_TO-DO ITEM_
In your copy of the entries, please include no pictures and return every word exactly.

_DATA_
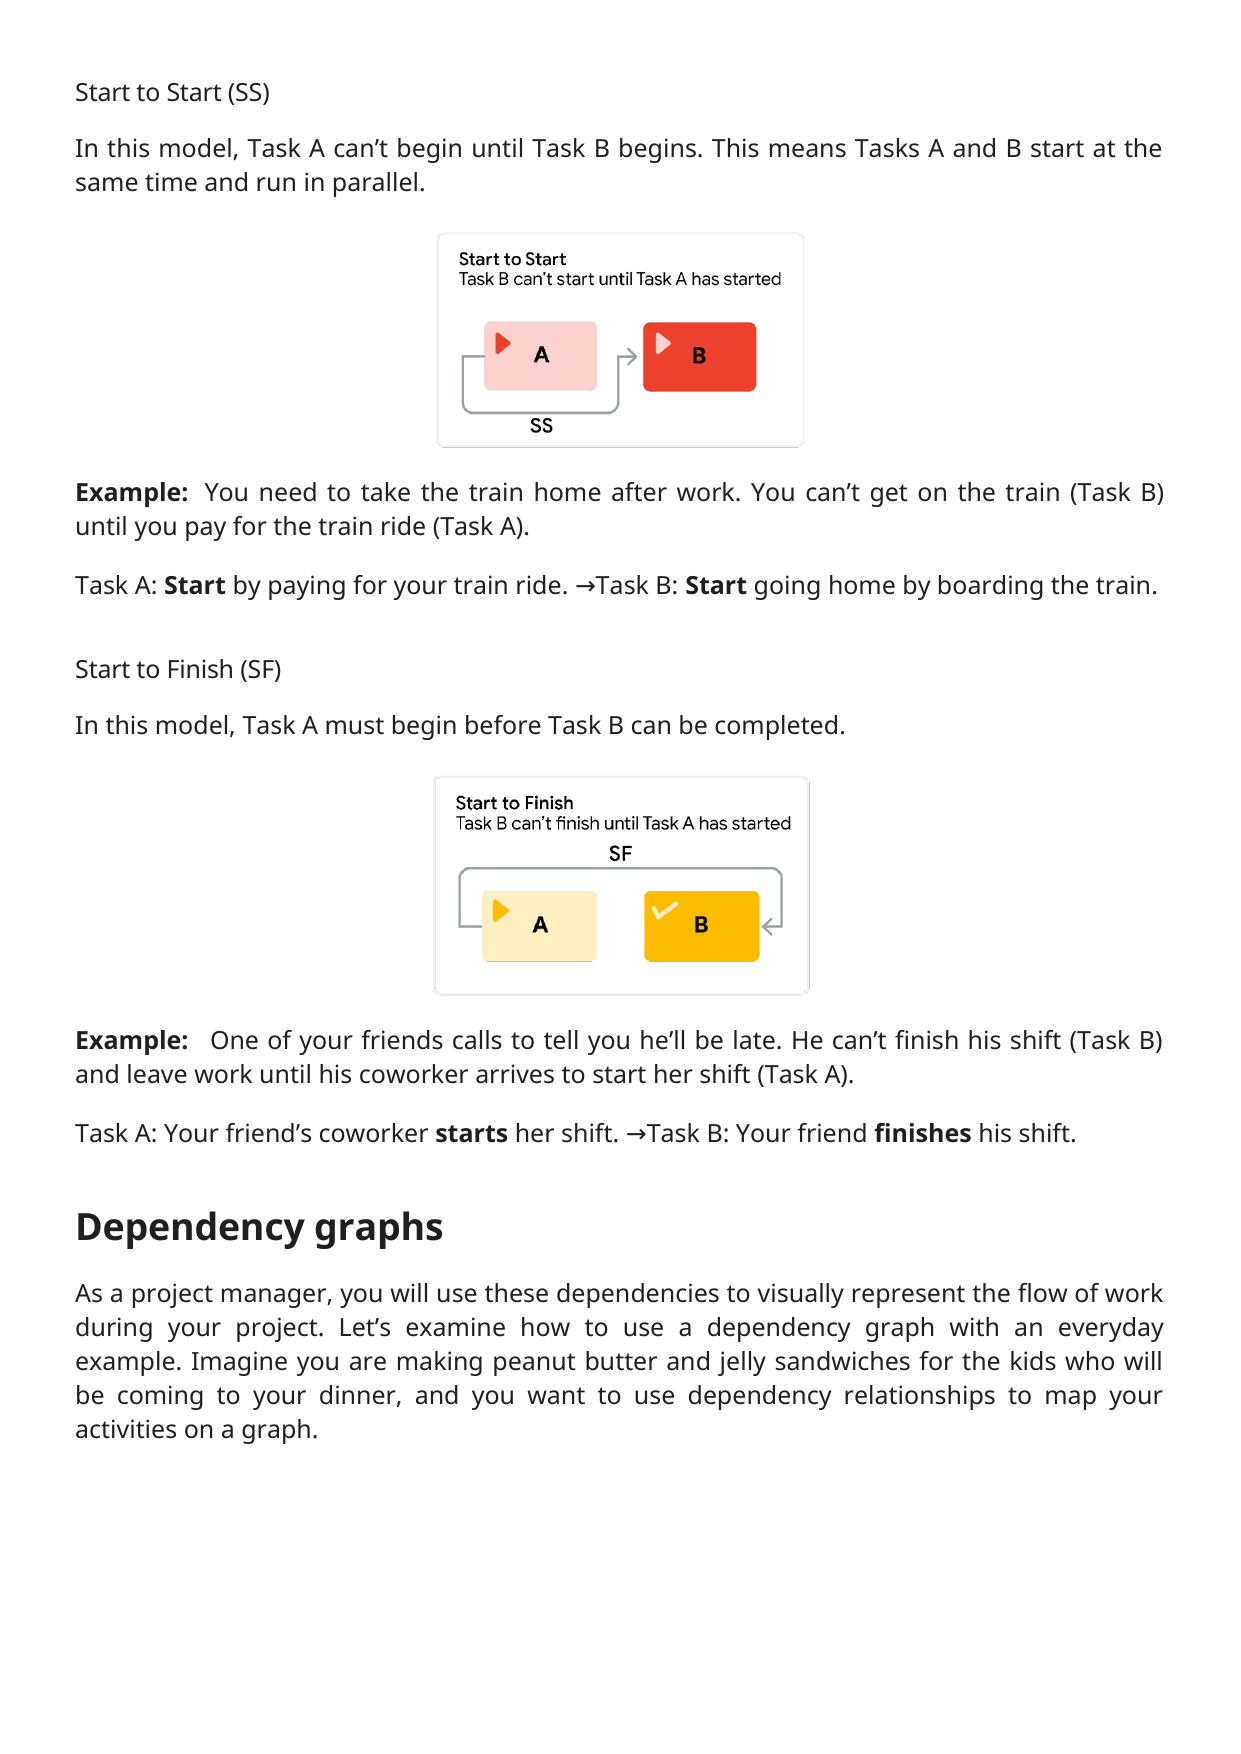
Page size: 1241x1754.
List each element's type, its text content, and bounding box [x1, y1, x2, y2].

subtitle Start to Start (SS) [75, 75, 1165, 109]
subtitle Dependency graphs [75, 1200, 1165, 1251]
text As a project manager, you will use these dependencies to visually represent the flow of work during your project. Let’s examine how to use a dependency graph with an everyday example. Imagine you are making peanut butter and jelly sandwiches for the kids who will be coming to your dinner, and you want to use dependency relationships to map your activities on a graph. [75, 1276, 1165, 1446]
text Task A: Start by paying for your train ride. →Task B: Start going home by boarding the train. [75, 568, 1165, 602]
subtitle Start to Finish (SF) [75, 652, 1165, 686]
text In this model, Task A can’t begin until Task B begins. This means Tasks A and B start at the same time and run in parallel. [75, 131, 1165, 199]
picture [313, 766, 928, 1004]
text Task A: Your friend’s coworker starts her shift. →Task B: Your friend finishes his shift. [75, 1116, 1165, 1150]
picture [319, 223, 921, 456]
text Example: One of your friends calls to tell you he’ll be late. He can’t finish his shift (Task B) and leave work until his coworker arrives to start her shift (Task A). [75, 1023, 1165, 1091]
text Example: You need to take the train home after work. You can’t get on the train (Task B) until you pay for the train ride (Task A). [75, 475, 1165, 543]
text In this model, Task A must begin before Task B can be completed. [75, 707, 1165, 742]
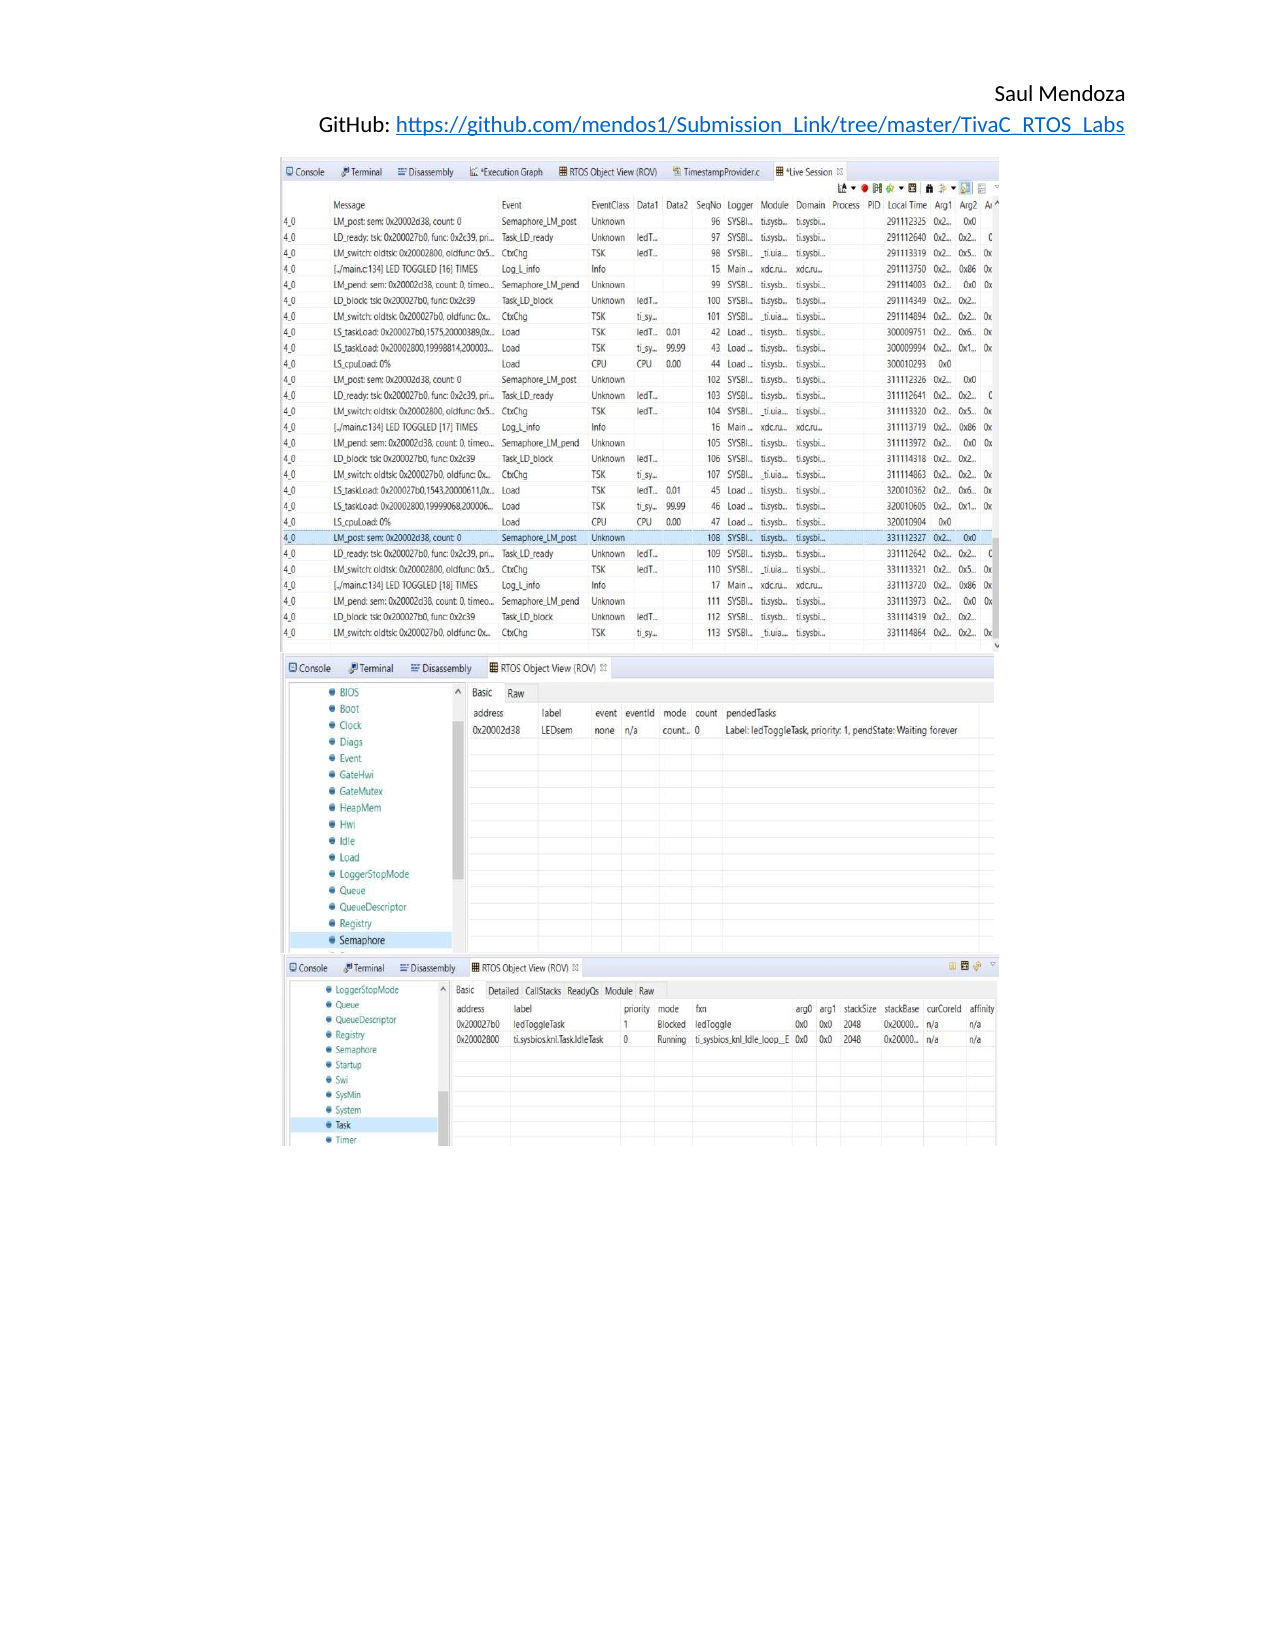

_ANSWER TO THE PROBLEM_
Page size: 1241x1754.
List each element's type, its text content, and bounding box [x1, y1, x2, y2].

subtitle Start to Start (SS) [75, 75, 1165, 109]
subtitle Dependency graphs [75, 1200, 1165, 1251]
text As a project manager, you will use these dependencies to visually represent the flow of work during your project. Let’s examine how to use a dependency graph with an everyday example. Imagine you are making peanut butter and jelly sandwiches for the kids who will be coming to your dinner, and you want to use dependency relationships to map your activities on a graph. [75, 1276, 1165, 1446]
text Task A: Start by paying for your train ride. →Task B: Start going home by boarding the train. [75, 568, 1165, 602]
subtitle Start to Finish (SF) [75, 652, 1165, 686]
text In this model, Task A can’t begin until Task B begins. This means Tasks A and B start at the same time and run in parallel. [75, 131, 1165, 199]
picture [313, 766, 928, 1004]
text Task A: Your friend’s coworker starts her shift. →Task B: Your friend finishes his shift. [75, 1116, 1165, 1150]
picture [319, 223, 921, 456]
text Example: One of your friends calls to tell you he’ll be late. He can’t finish his shift (Task B) and leave work until his coworker arrives to start her shift (Task A). [75, 1023, 1165, 1091]
text Example: You need to take the train home after work. You can’t get on the train (Task B) until you pay for the train ride (Task A). [75, 475, 1165, 543]
text In this model, Task A must begin before Task B can be completed. [75, 707, 1165, 742]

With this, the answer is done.